Il y a donc aujourd’hui nécessité absolue de recoudre notre tissu social, déchiré par des décennies de politiques libérales. Or, sur ce plan, une mesure du programme d’Emmanuel Macron a, à juste titre, cristallisé les inquiétudes : le report de l’âge de départ à la retraite de 62 à 65 ans.
Mettons de côté les fausses concessions et rétropédalages obscurs durant la campagne – « ce sera 64 ans mais le cap reste 65 ans » – qui sont apparues pour ce qu’elles sont, c’est-à-dire de grossières manœuvres pour noyer le poisson. Le fond de l’affaire est que cette mesure est un recul historique de nos droits sociaux.
L’histoire du progrès social est fait de diminutions historiques et successives du temps de travail. En 1945, la Sécurité sociale naissante permettait à tou.te.s les salarié.e.s du secteur privé de partir à 65 ans. François Mitterrand l’avait fixé à 60 ans en 1982, compte tenu de l’âge précoce d’entrée dans la vie active et de l’espérance de vie des ouvrier.e.s. En 2010, pour la première fois, la tendance s’inverse avec Nicolas Sarkozy, qui le repousse à 62 ans.
Le gouvernement de gauche en 2012 rétablit la retraite à 60 ans pour les « carrières longues », les personnes ayant commencé à travailler jeune.
Avec cette réforme, Emmanuel Macron veut reculer de 3 ans – revenant de fait sur des décennies de progrès depuis l’après-guerre.
L’argument inlassablement invoqué pour justifier cette mesure est l’allongement de l’espérance de vie. « Nous vivons plus vieux, donc nous devons travailler plus longtemps ». C’est oublier que, si nous vivons plus longtemps, c’est aussi parce que nous travaillons moins longtemps et que les corps et les esprits sont moins usés, donc nous avançons dans l’âge en meilleure santé.
Cet argument occulte en outre l’ampleur des inégalités sociales face au vieillissement : l’écart d’espérance de vie entre un.e cadre et un.e ouvrier.e est de plus de six ans. Plus glaçant encore : à 62 ans, un quart des 5% les plus pauvres sont déjà décédé.e.s ! Le président de la République peut bien répondre que la pénibilité au travail sera prise en compte : comment faire confiance à ce dernier qui, en 2017, s’est empressé de supprimer quatre critères de pénibilité aussi pertinents que le port de charges lourdes ou les postures pénibles ?
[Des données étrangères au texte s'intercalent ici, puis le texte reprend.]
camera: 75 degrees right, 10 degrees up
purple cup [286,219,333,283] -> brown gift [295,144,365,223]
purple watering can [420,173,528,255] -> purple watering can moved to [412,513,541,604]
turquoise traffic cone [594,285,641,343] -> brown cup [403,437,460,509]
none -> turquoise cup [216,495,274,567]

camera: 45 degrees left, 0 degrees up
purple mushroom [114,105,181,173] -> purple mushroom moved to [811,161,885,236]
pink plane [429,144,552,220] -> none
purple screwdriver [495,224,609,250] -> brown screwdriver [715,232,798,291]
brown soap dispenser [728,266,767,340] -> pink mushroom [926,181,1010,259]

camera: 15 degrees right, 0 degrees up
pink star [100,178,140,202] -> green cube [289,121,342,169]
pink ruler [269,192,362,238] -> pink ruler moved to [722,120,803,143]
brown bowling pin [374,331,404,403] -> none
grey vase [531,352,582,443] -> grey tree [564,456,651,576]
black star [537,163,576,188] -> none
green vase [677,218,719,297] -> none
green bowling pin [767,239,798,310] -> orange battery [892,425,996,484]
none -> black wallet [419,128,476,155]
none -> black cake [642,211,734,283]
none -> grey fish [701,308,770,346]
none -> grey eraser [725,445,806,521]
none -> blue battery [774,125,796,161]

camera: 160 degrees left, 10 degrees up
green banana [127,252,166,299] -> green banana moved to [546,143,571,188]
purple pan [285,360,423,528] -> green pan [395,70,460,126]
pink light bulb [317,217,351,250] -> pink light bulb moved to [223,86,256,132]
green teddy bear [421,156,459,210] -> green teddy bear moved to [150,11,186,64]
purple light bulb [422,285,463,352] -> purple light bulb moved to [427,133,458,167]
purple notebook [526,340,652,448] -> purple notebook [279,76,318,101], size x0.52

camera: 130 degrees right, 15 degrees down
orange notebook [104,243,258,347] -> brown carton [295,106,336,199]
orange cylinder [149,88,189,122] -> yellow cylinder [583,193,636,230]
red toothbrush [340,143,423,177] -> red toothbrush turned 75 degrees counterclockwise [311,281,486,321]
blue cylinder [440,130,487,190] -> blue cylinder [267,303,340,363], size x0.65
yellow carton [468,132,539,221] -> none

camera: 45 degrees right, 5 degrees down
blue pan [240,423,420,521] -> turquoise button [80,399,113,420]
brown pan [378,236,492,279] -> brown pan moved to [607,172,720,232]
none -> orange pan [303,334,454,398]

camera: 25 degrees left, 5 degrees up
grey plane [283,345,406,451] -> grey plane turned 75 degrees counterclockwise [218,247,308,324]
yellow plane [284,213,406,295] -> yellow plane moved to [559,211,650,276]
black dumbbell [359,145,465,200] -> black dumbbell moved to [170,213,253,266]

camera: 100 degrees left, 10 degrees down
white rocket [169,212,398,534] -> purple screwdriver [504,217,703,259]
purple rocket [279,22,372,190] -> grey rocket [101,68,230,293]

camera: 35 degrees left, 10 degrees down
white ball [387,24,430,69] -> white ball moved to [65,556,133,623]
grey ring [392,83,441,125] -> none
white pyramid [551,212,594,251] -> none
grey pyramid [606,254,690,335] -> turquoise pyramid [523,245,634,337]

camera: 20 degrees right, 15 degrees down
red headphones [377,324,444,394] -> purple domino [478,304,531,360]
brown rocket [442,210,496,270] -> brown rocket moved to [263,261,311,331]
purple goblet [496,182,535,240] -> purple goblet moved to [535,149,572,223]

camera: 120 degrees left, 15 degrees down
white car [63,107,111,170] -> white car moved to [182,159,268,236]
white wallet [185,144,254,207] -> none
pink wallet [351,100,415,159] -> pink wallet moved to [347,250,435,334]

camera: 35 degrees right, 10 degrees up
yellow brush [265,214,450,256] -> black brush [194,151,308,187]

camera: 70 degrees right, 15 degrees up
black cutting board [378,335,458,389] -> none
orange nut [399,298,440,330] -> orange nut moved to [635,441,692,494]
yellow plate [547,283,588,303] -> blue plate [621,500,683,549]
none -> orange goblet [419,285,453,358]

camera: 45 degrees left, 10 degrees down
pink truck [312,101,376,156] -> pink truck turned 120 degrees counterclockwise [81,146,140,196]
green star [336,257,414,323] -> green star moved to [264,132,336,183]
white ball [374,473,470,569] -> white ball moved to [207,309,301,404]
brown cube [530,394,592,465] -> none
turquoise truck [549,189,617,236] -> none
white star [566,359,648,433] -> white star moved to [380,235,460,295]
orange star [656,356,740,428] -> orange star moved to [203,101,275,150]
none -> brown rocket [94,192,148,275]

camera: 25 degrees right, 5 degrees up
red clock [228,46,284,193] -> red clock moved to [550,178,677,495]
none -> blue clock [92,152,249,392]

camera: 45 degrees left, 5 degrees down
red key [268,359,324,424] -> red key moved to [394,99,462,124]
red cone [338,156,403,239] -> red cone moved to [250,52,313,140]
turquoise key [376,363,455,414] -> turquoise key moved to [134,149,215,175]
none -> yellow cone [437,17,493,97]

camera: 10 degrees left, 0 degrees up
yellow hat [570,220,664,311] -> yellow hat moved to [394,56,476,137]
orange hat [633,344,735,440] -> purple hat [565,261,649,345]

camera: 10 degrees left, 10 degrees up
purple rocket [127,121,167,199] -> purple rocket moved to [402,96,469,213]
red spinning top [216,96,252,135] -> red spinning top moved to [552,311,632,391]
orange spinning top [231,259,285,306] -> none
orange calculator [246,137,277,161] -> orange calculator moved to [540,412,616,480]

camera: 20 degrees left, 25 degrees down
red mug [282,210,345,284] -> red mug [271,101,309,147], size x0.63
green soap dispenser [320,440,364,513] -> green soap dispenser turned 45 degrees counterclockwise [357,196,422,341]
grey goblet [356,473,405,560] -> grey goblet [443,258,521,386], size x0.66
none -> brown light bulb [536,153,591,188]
En réalité, reporter l’âge légal de la retraite à 65 ans ne conduira pas à un « partage » des gains de l’espérance de vie entre la retraite et le travail, mais à une diminution d’en moyenne un an et demi du temps de vie passé à la retraite. Une personne née en 1975 se retrouvera ainsi avec une retraite plus brève que les 45 générations qui l’ont précédée. Curieuse conception du « progrès social ».
Pourquoi un tel recul ? Comme trop souvent, la régression sociale se drape dans les habits d’un soi-disant « sérieux budgétaire ». Battons immédiatement en brèche une idée reçue : il n’y a aucun problème de déficit de notre système de retraites qui, dans le scénario le plus pessimiste resterait stable, et dans les scénarios plus optimistes pourrait disparaître de lui-même dès 2030. Emmanuel Macron l’a répété lui-même durant le débat d’entre-deux tours : sa proposition de retraite à 65 ans a pour objectif de « commencer à rembourser la dette sous ce quinquennat ». Est-on prêt.e.s à accepter une nouvelle mesure austéritaire visant à réduire les dépenses publiques sur le dos des futur.e.s retraité.e.s ?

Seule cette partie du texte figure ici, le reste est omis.